Raw data START

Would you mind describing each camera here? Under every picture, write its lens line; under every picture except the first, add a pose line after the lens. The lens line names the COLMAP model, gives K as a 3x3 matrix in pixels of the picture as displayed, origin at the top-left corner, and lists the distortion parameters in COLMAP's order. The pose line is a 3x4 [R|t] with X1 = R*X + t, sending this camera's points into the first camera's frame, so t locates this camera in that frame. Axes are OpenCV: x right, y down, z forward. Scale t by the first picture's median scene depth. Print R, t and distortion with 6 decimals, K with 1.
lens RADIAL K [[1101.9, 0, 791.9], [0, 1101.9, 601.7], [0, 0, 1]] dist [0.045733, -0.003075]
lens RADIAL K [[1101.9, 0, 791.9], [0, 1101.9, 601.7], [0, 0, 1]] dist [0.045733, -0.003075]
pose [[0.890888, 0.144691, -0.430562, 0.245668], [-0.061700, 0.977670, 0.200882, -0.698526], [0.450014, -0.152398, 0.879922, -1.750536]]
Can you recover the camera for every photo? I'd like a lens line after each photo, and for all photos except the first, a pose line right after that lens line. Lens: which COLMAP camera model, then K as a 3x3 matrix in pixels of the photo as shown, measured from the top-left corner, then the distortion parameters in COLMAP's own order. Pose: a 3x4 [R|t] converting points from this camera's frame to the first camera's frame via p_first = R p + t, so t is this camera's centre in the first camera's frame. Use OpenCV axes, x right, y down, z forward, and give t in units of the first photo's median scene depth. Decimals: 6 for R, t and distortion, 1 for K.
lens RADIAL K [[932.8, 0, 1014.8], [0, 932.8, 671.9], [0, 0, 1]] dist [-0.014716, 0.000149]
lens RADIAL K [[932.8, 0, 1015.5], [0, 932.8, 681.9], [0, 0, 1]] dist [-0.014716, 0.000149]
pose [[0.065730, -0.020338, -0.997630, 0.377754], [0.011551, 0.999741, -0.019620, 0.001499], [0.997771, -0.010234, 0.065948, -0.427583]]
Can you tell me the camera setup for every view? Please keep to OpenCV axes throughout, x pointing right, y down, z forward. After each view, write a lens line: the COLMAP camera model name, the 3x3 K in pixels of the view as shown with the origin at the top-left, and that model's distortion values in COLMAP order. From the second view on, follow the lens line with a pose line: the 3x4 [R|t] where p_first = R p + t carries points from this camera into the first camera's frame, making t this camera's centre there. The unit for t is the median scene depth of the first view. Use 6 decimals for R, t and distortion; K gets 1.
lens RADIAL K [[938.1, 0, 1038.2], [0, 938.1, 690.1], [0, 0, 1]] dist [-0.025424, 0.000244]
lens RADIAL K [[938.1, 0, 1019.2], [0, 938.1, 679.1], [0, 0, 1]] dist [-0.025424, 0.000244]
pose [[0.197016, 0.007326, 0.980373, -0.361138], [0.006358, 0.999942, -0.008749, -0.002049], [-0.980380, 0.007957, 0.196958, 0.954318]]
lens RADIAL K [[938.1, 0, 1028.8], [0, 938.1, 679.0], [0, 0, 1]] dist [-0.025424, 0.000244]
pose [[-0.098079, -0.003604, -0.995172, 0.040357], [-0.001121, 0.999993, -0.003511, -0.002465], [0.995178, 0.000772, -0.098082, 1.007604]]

Raw data END

| Work to be completed |
To complete the exercise, print all of the entries exactly.

| Solution for this problem |
Would you mind describing each camera here? Under every picture, write its lens line; under every picture except the first, add a pose line after the lens. The lens line names the COLMAP model, gives K as a 3x3 matrix in pixels of the picture as displayed, origin at the top-left corner, and lists the distortion parameters in COLMAP's order. The pose line is a 3x4 [R|t] with X1 = R*X + t, sending this camera's points into the first camera's frame, so t locates this camera in that frame. Axes are OpenCV: x right, y down, z forward. Scale t by the first picture's median scene depth. Print R, t and distortion with 6 decimals, K with 1.
lens RADIAL K [[1101.9, 0, 791.9], [0, 1101.9, 601.7], [0, 0, 1]] dist [0.045733, -0.003075]
lens RADIAL K [[1101.9, 0, 791.9], [0, 1101.9, 601.7], [0, 0, 1]] dist [0.045733, -0.003075]
pose [[0.890888, 0.144691, -0.430562, 0.245668], [-0.061700, 0.977670, 0.200882, -0.698526], [0.450014, -0.152398, 0.879922, -1.750536]]
Can you recover the camera for every photo? I'd like a lens line after each photo, and for all photos except the first, a pose line right after that lens line. Lens: which COLMAP camera model, then K as a 3x3 matrix in pixels of the photo as shown, measured from the top-left corner, then the distortion parameters in COLMAP's own order. Pose: a 3x4 [R|t] converting points from this camera's frame to the first camera's frame via p_first = R p + t, so t is this camera's centre in the first camera's frame. Use OpenCV axes, x right, y down, z forward, and give t in units of the first photo's median scene depth. Decimals: 6 for R, t and distortion, 1 for K.
lens RADIAL K [[932.8, 0, 1014.8], [0, 932.8, 671.9], [0, 0, 1]] dist [-0.014716, 0.000149]
lens RADIAL K [[932.8, 0, 1015.5], [0, 932.8, 681.9], [0, 0, 1]] dist [-0.014716, 0.000149]
pose [[0.065730, -0.020338, -0.997630, 0.377754], [0.011551, 0.999741, -0.019620, 0.001499], [0.997771, -0.010234, 0.065948, -0.427583]]
Can you tell me the camera setup for every view? Please keep to OpenCV axes throughout, x pointing right, y down, z forward. After each view, write a lens line: the COLMAP camera model name, the 3x3 K in pixels of the view as shown with the origin at the top-left, and that model's distortion values in COLMAP order. From the second view on, follow the lens line with a pose line: the 3x4 [R|t] where p_first = R p + t carries points from this camera into the first camera's frame, making t this camera's centre there. The unit for t is the median scene depth of the first view. Use 6 decimals for R, t and distortion; K gets 1.
lens RADIAL K [[938.1, 0, 1038.2], [0, 938.1, 690.1], [0, 0, 1]] dist [-0.025424, 0.000244]
lens RADIAL K [[938.1, 0, 1019.2], [0, 938.1, 679.1], [0, 0, 1]] dist [-0.025424, 0.000244]
pose [[0.197016, 0.007326, 0.980373, -0.361138], [0.006358, 0.999942, -0.008749, -0.002049], [-0.980380, 0.007957, 0.196958, 0.954318]]
lens RADIAL K [[938.1, 0, 1028.8], [0, 938.1, 679.0], [0, 0, 1]] dist [-0.025424, 0.000244]
pose [[-0.098079, -0.003604, -0.995172, 0.040357], [-0.001121, 0.999993, -0.003511, -0.002465], [0.995178, 0.000772, -0.098082, 1.007604]]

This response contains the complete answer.